Romney is the candidate of last resort for Republican big wigs and rolodex men trying to keep the conservative hordes at bay. The fact that we are talking with a straight face about another Romney campaign is a sign of the GOP establishment's weakness in 2016. That may seem hard to believe given how the establishment dominated the Tea Party in this year's Senate primaries. But then, consider how the Republican establishment regained and maintained its stranglehold on the presidential nomination after Ronald Reagan.

Conservatives have pushed the establishment to the right — Jon Huntsman, the anti-abortion gun control opponent who supported the Ryan budget plan, was considered the liberal in the 2012 GOP primaries. Still, the nominees' surnames since Reagan almost speak for themselves: two Bushes, a Dole, McCain, and Romney.

The high water mark for the establishment was probably 2000, when George W. Bush had too much Christian right support for a viable conservative challenger to even emerge. His main rival, John McCain, was running to Bush's left.

Since 1988, conservatives have not only split their votes.

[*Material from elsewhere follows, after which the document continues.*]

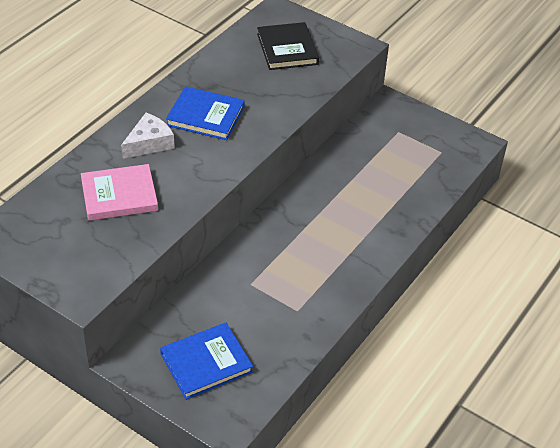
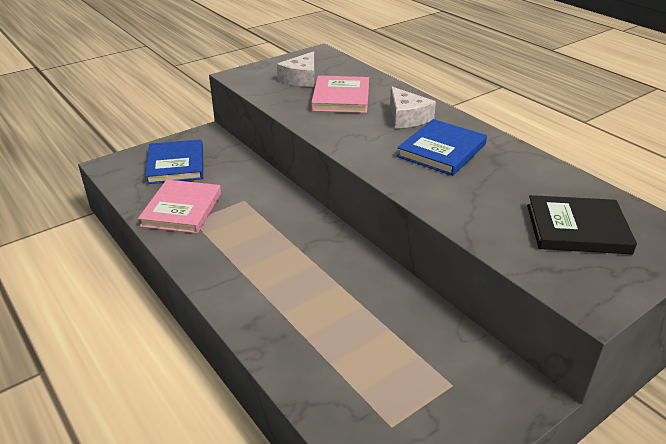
camera: 110 degrees right, 10 degrees down
(76, 238) = (301, 78): none -> white cheese
(284, 325) = (182, 209): none -> pink book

They have usually shunned the conservative with the organization and finances to compete with the establishment on something like even terms in favor of candidates who would struggle to go the distance. Think Pat Robertson over Jack Kemp, Pat Buchanan over Phil Gramm, Mike Huckabee over Fred Thompson (and Mitt Romney!), and Rick Santorum over Rick Perry.

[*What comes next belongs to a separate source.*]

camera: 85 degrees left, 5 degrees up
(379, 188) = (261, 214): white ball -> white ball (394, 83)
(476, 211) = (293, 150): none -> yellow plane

But the establishment's grip has slowly been loosening. Buchanan beat Bob Dole in New Hampshire in 1996 and came within an Alan Keyes of defeating him in Iowa.

After the Dubya interregnum, Rudy Giuliani imploded and McCain's campaign nearly went broke in 2007. The Arizona senator was able to right the ship, but he ended up winning fewer votes than Huckabee, Romney, and Ron Paul combined.

Romney was never in serious danger of losing the 2012 nomination, but he took a painfully long time to clinch it against Santorum, Newt Gingrich, and a revolving door of lesser-known conservatives.

On paper, Christie should be formidable. But Bridgegate allegations have hurt him, and he's so far underwhelmed on the stump. Bush should also be a contender, but he reportedly isn't doing much prep work in early states like New Hampshire. This suggests he isn't going to run or is expecting a coronation.

Romney and Bush are both retreads in a party where the fresh faces — Marco Rubio, Rand Paul, Ted Cruz, Scott Walker, Bobby Jindal — belong to the conservatives.

The Republican establishment has never looked weaker in a presidential race.

Rubio could have both establishment and conservative appeal, if he's not too damaged by immigration. So could Ryan, if he's not tied up with House committee obligations (he also has his own immigration problems).

And it's always possible that someone like Ben Carson will capture the right's imagination in Iowa rather than a sitting Tea Party senator, once again giving the establishment candidate an organizational advantage.

Nevertheless, conservatives keep inching closer to nominating one of their own for the first time since Reagan. The 2016 primaries offer the right their best opportunity to reach the finish line in nearly 40 years.

If they can capitalize, Mitt Romney's third time won't be a charm.